While PayPal may continue to thrive, it is not positioned as a dominant market leader. Therefore, many long-term investors are looking to deploy their cash savings elsewhere now that the stock is trading at a more equitable valuation.

Deflationary Financials Undermine PYPL Stock

PayPal stock is not exactly geared for growth. Over the last 12 months, the company has delivered only a 6.8% year-over-year revenue growth rate, with earnings per share up just 3.9%. Just because management is revitalizing the business does not mean we can regularly expect double-digit growth in financials—especially in a saturated and fiercely competitive market.

Investors secured strong returns over the past 12 months because the company was previously undervalued. When the market recognized this discrepancy upon management’s turnaround, the valuation was adjusted to more accurately reflect the financials.

PayPal Holdings (PYPL) assets, liabilities and debt-to-assets ratio since Q4 2019

With a price-to-sales ratio of 2.5—lower than the sector median of 3—and revenue growth exceeding the sector median of 6%, there appears to be some upside for value investors. However, profitability concerns weigh on the outlook. The company’s price-to-earnings ratio stands at 16, compared with a sector median of 12, and earnings growth is just 4% year-over-year versus 6% for the sector.

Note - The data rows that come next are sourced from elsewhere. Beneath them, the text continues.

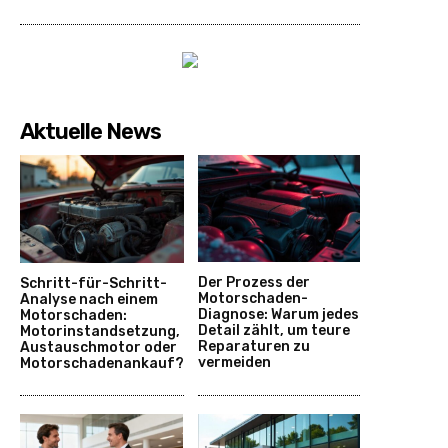
Aktuelle News
Der Prozess der
Schritt-für-Schritt-
Motorschaden-
Analyse nach einem
Diagnose: Warum jedes
Motorschaden:
Detail zählt, um teure
Motorinstandsetzung,
Reparaturen zu
Austauschmotor oder
vermeiden
Motorschadenankauf?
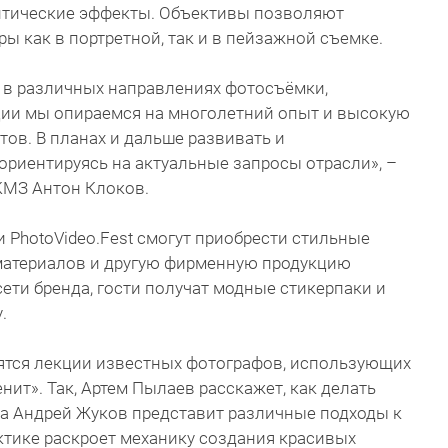
птические эффекты. Объективы позволяют
 как в портретной, так и в пейзажной съемке.
в различных направлениях фотосъёмки,
ции мы опираемся на многолетний опыт и высокую
ов. В планах и дальше развивать и
ориентируясь на актуальные запросы отрасли», –
КМЗ Антон Клоков.
и PhotoVideo.Fest смогут приобрести стильные
 материалов и другую фирменную продукцию
ети бренда, гости получат модные стикерпаки и
.
оятся лекции известных фотографов, использующих
енит». Так, Артем Пылаев расскажет, как делать
 а Андрей Жуков представит различные подходы к
ктике раскроет механику создания красивых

Given these financials, I am not a buyer of PayPal stock at today’s valuation.

However, management has recently addressed growing concerns about profitability. It expects low teens+ non-GAAP earnings per share growth by 2027 and strives for 20%+ earnings per share growth in the long term. However, this is some way off, and I’m looking for a little more evidence in the near term before I’d be happy to pull the trigger on PayPal stock as a medium-term or long-term holding.

Short-Term Volatility Means Opportunity

From a technical standpoint, this is not the worst short-term entry point for a trade. However, long-term value investors like myself, who seek investments with more sustained upside, are unlikely to buy at current levels. The weekly chart shows the 14-week Relative Strength Index (RSI) at approximately 40. While this indicates weakness and relatively good value, it is not the ideal entry point—my view is that an RSI below 30 would be preferable.

PayPal Holdings (PYPL) technical analysis sentiment overview

Looking at the daily chart, there appears to be slightly more opportunity. The 14-day RSI is just over 30, suggesting that buying now may offer substantial short-term upside. However, as with many short-term trades, I would only hold the stock for a few months until the RSI reaches 60–70; at this point, I would sell and redeploy my capital into other, more lucrative, long-term investments. That’s unless those double-digit earnings growth rates start to become more tenable, of course.

Is PayPal a Buy, Sell, or Hold?

On Wall Street, PayPal holds a consensus Moderate Buy rating based on 16 Buy, 13 Hold, and zero Sell ratings over the past three months. The average PYPL price target of $96.84 suggests a 35% upside potential over the coming year. This indicates that the stock is still positioned opportunistically; however, as I mentioned, this upside is unlikely to persist and is vulnerable to shifts in sentiment due to weaknesses in the stock’s financials relative to the broader sector.

PayPal Holdings (PYPL) stock forecast for the next 12 months including a high, average, and low price target
Detailed list of analyst forecasts​ for 
PayPal Holdings (PYPL) stock
See more PYPL analyst ratings

PayPal Isn’t the Only Fish in the Payments Ocean

While PayPal offers exposure to a reasonable valuation and boasts a strong management team working diligently to help shareholders thrive, its return prospects are hindered by moderate financial growth for now. Although PayPal stock might be a good buy over the next few months based on technical indicators and sentiment, this approach remains risky and most suitable for investors with a strong risk appetite only.

I prefer strong sentiment indicators, robust and expanding growth rates, and an expansive market opportunity with an enduring competitive moat. PayPal falls short of being one of the best-in-class stocks I typically invest in. Maybe famous wealth manager Charlie Munger says it best: “The big money is not in the buying and selling, but in the waiting.”